Once again showing his low tolerance for spin from the State Department, Associated Press reporter Matt Lee pressed spokeswoman Jen Psaki to explain John Kerry’s turnaround concerning Syria intervention. Lee argued that Kerry’s speech about Syria, before the President announced he would be seeking approval from Congress, was an impassioned moral stance but that his feelings after meeting with the President changed. Lee demanded that Psaki explain what Kerry meant when he said that President Obama was “courageous” by taking the vote to Congress when a “no” vote could be used as “an excuse or a reason not to act.”

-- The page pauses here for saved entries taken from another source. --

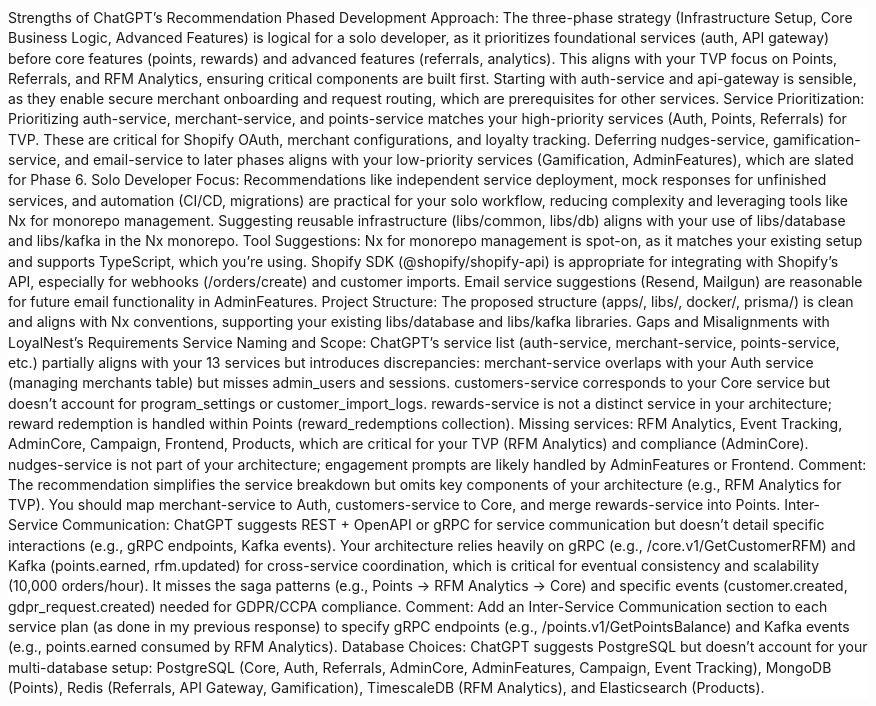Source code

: 


Strengths of ChatGPT’s Recommendation
Phased Development Approach:
The three-phase strategy (Infrastructure Setup, Core Business Logic, Advanced Features) is logical for a solo developer, as it prioritizes foundational services (auth, API gateway) before core features (points, rewards) and advanced features (referrals, analytics). This aligns with your TVP focus on Points, Referrals, and RFM Analytics, ensuring critical components are built first.
Starting with auth-service and api-gateway is sensible, as they enable secure merchant onboarding and request routing, which are prerequisites for other services.
Service Prioritization:
Prioritizing auth-service, merchant-service, and points-service matches your high-priority services (Auth, Points, Referrals) for TVP. These are critical for Shopify OAuth, merchant configurations, and loyalty tracking.
Deferring nudges-service, gamification-service, and email-service to later phases aligns with your low-priority services (Gamification, AdminFeatures), which are slated for Phase 6.
Solo Developer Focus:
Recommendations like independent service deployment, mock responses for unfinished services, and automation (CI/CD, migrations) are practical for your solo workflow, reducing complexity and leveraging tools like Nx for monorepo management.
Suggesting reusable infrastructure (libs/common, libs/db) aligns with your use of libs/database and libs/kafka in the Nx monorepo.
Tool Suggestions:
Nx for monorepo management is spot-on, as it matches your existing setup and supports TypeScript, which you’re using.
Shopify SDK (@shopify/shopify-api) is appropriate for integrating with Shopify’s API, especially for webhooks (/orders/create) and customer imports.
Email service suggestions (Resend, Mailgun) are reasonable for future email functionality in AdminFeatures.
Project Structure:
The proposed structure (apps/, libs/, docker/, prisma/) is clean and aligns with Nx conventions, supporting your existing libs/database and libs/kafka libraries.
Gaps and Misalignments with LoyalNest’s Requirements
Service Naming and Scope:
ChatGPT’s service list (auth-service, merchant-service, points-service, etc.) partially aligns with your 13 services but introduces discrepancies:
merchant-service overlaps with your Auth service (managing merchants table) but misses admin_users and sessions.
customers-service corresponds to your Core service but doesn’t account for program_settings or customer_import_logs.
rewards-service is not a distinct service in your architecture; reward redemption is handled within Points (reward_redemptions collection).
Missing services: RFM Analytics, Event Tracking, AdminCore, Campaign, Frontend, Products, which are critical for your TVP (RFM Analytics) and compliance (AdminCore).
nudges-service is not part of your architecture; engagement prompts are likely handled by AdminFeatures or Frontend.
Comment: The recommendation simplifies the service breakdown but omits key components of your architecture (e.g., RFM Analytics for TVP). You should map merchant-service to Auth, customers-service to Core, and merge rewards-service into Points.
Inter-Service Communication:
ChatGPT suggests REST + OpenAPI or gRPC for service communication but doesn’t detail specific interactions (e.g., gRPC endpoints, Kafka events). Your architecture relies heavily on gRPC (e.g., /core.v1/GetCustomerRFM) and Kafka (points.earned, rfm.updated) for cross-service coordination, which is critical for eventual consistency and scalability (10,000 orders/hour).
It misses the saga patterns (e.g., Points → RFM Analytics → Core) and specific events (customer.created, gdpr_request.created) needed for GDPR/CCPA compliance.
Comment: Add an Inter-Service Communication section to each service plan (as done in my previous response) to specify gRPC endpoints (e.g., /points.v1/GetPointsBalance) and Kafka events (e.g., points.earned consumed by RFM Analytics).
Database Choices:
ChatGPT suggests PostgreSQL but doesn’t account for your multi-database setup: PostgreSQL (Core, Auth, Referrals, AdminCore, AdminFeatures, Campaign, Event Tracking), MongoDB (Points), Redis (Referrals, API Gateway, Gamification), TimescaleDB (RFM Analytics), and Elasticsearch (Products).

QUESTION: Can I – on Syria —
MS. PSAKI: Mm-hmm.
QUESTION: — specifically, policy-wise, I’m assuming, given the Secretary’s powerful testimony yesterday and the day before, plus his very powerful speeches that he gave on Friday and Monday, that he still feels the same way that he did last week. And so what I don’t understand, though, is how he is comfortable with the President’s decision. I understand the President is the Commander-in-Chief and that everyone is going to get onboard with whatever he decides, but I don’t understand why he is so full-throatedly in favor of this. He, over the weekend, said the President was acting courageously by taking this to Congress, and I don’t understand what is courageous about asking permission for something that you say you don’t need to do what you believe to be the right thing, not just morally but in general.
MS. PSAKI: Well —
QUESTION: Can you explain why this is a courageous move and – or why the Secretary would call it a courageous move?
MS. PSAKI: Well, certainly let me first say, of course, the Secretary does feel how he did on Friday, how he did on Sunday, that targeted intervention is absolutely the right step, and he does support the President’s decision to bring this to Congress. And —
QUESTION: So was there some kind of, like, group spine removal procedure at the White House over the weekend? I don’t understand. How does – how is this courageous?
MS. PSAKI: Well, Matt, obviously the President has the authority to act without the cooperation of Congress, but the President and the Secretary strongly agreed that when the Administration and the people’s representatives stand together that that strengthens our case and makes our case even stronger internationally.
QUESTION: Right. But —
MS. PSAKI: And —
QUESTION: Go ahead.
MS. PSAKI: Go ahead.
QUESTION: No – well, if the Administration firmly believes the case that it has laid out – right?
MS. PSAKI: Mm-hmm.
QUESTION: If the President has made a decision that the United States should act militarily, if the Administration believes that it doesn’t need congressional authorization to do it and, in fact, reserves the right to go ahead and do it even if Congress were to vote no, why – it would seem that the only reason to go to Congress then would be to give the President an excuse or a reason not to act.
MS. PSAKI: That’s absolutely not the case. The President has made —
QUESTION: So the Secretary is totally sure and is very comfortable with this decision and does not believe that the President is sacrificing the courage of his convictions for political expediency in this case?